First children: ['diff_map_0000', 'diff_map_0001', 'diff_map_0002', 'diff_map_0003', 'diff_map_0004']


In [None]:
# reaching a dataset from a sub group
dataset = h5file['/diff_map_0004/data/map']

# using size and types to not read the full stored data
print("Dataset:", dataset.shape, dataset.size, dataset.dtype)
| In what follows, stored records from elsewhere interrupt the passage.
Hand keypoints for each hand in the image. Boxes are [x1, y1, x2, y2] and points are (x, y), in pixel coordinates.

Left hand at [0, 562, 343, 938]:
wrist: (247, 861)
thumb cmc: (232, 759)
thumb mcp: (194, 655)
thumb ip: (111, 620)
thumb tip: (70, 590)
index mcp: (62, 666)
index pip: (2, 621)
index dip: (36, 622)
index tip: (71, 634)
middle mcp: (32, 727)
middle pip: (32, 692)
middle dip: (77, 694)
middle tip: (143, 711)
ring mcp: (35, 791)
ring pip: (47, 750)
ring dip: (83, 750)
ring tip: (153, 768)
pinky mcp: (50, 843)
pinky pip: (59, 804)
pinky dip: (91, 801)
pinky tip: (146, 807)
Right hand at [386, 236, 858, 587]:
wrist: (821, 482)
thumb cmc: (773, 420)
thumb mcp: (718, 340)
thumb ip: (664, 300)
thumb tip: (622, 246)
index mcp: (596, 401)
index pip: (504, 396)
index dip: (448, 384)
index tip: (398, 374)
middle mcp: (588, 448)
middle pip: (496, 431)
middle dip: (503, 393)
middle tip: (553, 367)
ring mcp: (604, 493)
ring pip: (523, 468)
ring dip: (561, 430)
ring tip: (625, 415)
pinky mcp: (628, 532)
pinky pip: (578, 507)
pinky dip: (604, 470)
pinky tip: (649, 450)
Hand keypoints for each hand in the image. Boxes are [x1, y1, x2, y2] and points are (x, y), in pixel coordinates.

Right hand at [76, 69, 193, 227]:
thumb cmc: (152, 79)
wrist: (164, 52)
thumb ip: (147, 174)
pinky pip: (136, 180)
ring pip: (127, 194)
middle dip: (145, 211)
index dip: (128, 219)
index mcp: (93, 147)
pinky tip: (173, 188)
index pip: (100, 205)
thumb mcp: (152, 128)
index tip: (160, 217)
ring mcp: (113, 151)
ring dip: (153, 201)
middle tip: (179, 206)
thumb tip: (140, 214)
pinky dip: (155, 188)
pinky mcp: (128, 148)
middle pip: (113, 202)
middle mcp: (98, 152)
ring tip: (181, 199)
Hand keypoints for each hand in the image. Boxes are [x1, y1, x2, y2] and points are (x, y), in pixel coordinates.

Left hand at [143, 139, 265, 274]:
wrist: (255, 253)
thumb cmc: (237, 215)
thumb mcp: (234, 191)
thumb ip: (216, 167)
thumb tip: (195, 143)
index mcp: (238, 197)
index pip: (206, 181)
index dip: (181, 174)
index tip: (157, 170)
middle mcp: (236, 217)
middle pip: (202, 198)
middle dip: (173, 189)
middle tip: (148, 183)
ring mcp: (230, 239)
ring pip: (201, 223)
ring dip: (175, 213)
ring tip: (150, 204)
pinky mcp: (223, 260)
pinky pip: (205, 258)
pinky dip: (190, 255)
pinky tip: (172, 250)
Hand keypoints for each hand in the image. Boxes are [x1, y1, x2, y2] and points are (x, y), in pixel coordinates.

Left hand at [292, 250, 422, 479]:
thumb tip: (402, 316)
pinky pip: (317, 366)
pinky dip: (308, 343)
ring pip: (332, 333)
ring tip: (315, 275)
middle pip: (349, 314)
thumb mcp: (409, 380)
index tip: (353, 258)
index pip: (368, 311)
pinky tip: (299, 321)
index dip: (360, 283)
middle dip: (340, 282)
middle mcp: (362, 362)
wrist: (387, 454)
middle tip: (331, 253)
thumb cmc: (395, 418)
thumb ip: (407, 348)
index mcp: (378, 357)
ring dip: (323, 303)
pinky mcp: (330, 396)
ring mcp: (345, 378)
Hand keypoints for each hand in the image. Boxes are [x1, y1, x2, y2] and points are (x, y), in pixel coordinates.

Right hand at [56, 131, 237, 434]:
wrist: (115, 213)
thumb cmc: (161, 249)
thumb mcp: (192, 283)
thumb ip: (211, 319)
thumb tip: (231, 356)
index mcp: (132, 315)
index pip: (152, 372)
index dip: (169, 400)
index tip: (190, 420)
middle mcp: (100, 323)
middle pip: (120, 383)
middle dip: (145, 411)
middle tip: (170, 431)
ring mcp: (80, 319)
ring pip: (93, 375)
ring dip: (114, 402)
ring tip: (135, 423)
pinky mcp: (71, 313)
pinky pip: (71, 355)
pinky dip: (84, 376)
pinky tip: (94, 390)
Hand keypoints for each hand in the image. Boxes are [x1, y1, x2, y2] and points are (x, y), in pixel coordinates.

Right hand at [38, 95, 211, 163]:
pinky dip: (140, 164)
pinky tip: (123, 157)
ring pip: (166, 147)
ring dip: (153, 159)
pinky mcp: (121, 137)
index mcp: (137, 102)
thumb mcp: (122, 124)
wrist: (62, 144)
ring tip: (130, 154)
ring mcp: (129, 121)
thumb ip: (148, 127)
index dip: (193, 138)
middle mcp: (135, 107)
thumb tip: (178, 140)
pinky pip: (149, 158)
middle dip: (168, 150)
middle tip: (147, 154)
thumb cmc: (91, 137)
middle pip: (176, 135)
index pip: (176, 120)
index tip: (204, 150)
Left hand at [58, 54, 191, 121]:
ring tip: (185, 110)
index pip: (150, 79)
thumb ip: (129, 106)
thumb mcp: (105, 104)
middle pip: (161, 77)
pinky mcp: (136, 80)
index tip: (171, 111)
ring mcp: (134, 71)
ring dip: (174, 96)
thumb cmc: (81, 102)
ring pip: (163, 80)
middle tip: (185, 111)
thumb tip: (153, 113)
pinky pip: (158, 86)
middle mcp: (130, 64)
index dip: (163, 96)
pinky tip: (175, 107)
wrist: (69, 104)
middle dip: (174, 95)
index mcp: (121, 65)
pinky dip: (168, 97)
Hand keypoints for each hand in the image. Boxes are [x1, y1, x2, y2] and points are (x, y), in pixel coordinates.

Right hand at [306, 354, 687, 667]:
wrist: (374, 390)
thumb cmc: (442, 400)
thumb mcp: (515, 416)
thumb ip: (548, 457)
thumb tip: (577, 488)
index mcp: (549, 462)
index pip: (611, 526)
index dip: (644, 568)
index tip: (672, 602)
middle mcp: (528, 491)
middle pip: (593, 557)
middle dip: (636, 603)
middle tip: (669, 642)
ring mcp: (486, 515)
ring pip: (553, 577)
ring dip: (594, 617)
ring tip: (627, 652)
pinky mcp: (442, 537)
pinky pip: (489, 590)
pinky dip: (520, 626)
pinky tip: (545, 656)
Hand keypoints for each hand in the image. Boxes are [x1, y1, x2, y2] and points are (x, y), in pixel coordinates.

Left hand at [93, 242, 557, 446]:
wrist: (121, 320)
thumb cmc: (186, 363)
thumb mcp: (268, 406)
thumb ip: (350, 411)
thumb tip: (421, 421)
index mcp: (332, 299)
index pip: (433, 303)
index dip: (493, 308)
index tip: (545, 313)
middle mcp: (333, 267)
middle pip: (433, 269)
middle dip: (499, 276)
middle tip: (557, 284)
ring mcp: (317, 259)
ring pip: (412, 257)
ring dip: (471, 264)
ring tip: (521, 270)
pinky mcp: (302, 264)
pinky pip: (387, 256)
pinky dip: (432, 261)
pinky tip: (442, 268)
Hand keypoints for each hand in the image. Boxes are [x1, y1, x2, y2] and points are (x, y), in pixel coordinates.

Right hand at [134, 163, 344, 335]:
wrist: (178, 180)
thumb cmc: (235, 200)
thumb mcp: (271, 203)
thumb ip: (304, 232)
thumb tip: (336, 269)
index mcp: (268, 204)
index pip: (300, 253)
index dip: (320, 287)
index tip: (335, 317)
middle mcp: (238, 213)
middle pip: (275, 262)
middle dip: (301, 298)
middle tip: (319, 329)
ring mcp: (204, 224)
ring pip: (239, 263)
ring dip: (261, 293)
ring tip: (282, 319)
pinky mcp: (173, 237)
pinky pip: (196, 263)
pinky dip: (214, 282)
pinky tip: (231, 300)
datasets mimics numpy-array

In [None]:
# read and apply the operation
print(dataset[5, 5, 0:5])
print(2 * dataset[0, 5, 0:5])

In [None]:
# copy the data and store it as a numpy-array
b = dataset[...]
b[0, 0, 0:5] = 0
print(dataset[0, 0, 0:5])
print(b[0, 0, 0:5])

![warning](img/warning.jpg)

### Multiple indexing

Indexing a dataset once loads a numpy array into memory.
If you try to index it twice to write data, you may be surprised that nothing
seems to have happened:

In [8]:
f = h5py.File('data/my_hdf5_file.h5', 'w')
dset = f.create_dataset("test", (2, 2))
dset[0][1] = 3.0  # No effect!
# This assignment only modifies the loaded array. It's equivalent to this:
print('orginal value:', dset[0][1])

new_array = dset[0]
new_array[1] = 3.0
print('value modified (in the copy):', new_array[1])
print('orginal value:', dset[0][1])

# To write to the dataset, combine the indexes in a single step:
dset[0, 1] = 3.0
print(dset[0, 1])

orginal value: 0.0
value modified (in the copy): 3.0
orginal value: 0.0
3.0


## How to write an hdf5 with h5py

In [None]:
import numpy
import h5py

data = numpy.arange(10000.0)
data.shape = 100, 100

# write
h5file = h5py.File('my_first_one.h5', mode='w')

# write data into a dataset from the root
h5file['/data1'] = data

# write data into a dataset from group1
h5file['/group1/data2'] = data

h5file.close()

In [2]:
## display contains of an hdf5 file

In [3]:
## writing a .h5 file

In [4]:
## reading a .h5 file

## Hand on - normalization

### step 1: load data, dark and flat from file/data

In [None]:
import h5py
with h5py.File(myfile.h5) as h5:
    data = ...
    dark = ... 
    flat = ...

### step 2: apply normalization for each slice of the data

For this you can use the `normalize` function
warning: dark and slice are 2d array, data is 3d

In [1]:
def normalize(data, dark, flat):
    assert dark.shape == flat.shape
    assert data.shape == dark.shape
    return (data - dark) / (flat - dark)

### step 3: store the normalize data into a new dataset

## Nexus

[Nexus](https://www.nexusformat.org/) is a data format for neutron, x-ray, and muon science.

It defined a common to represente dataset.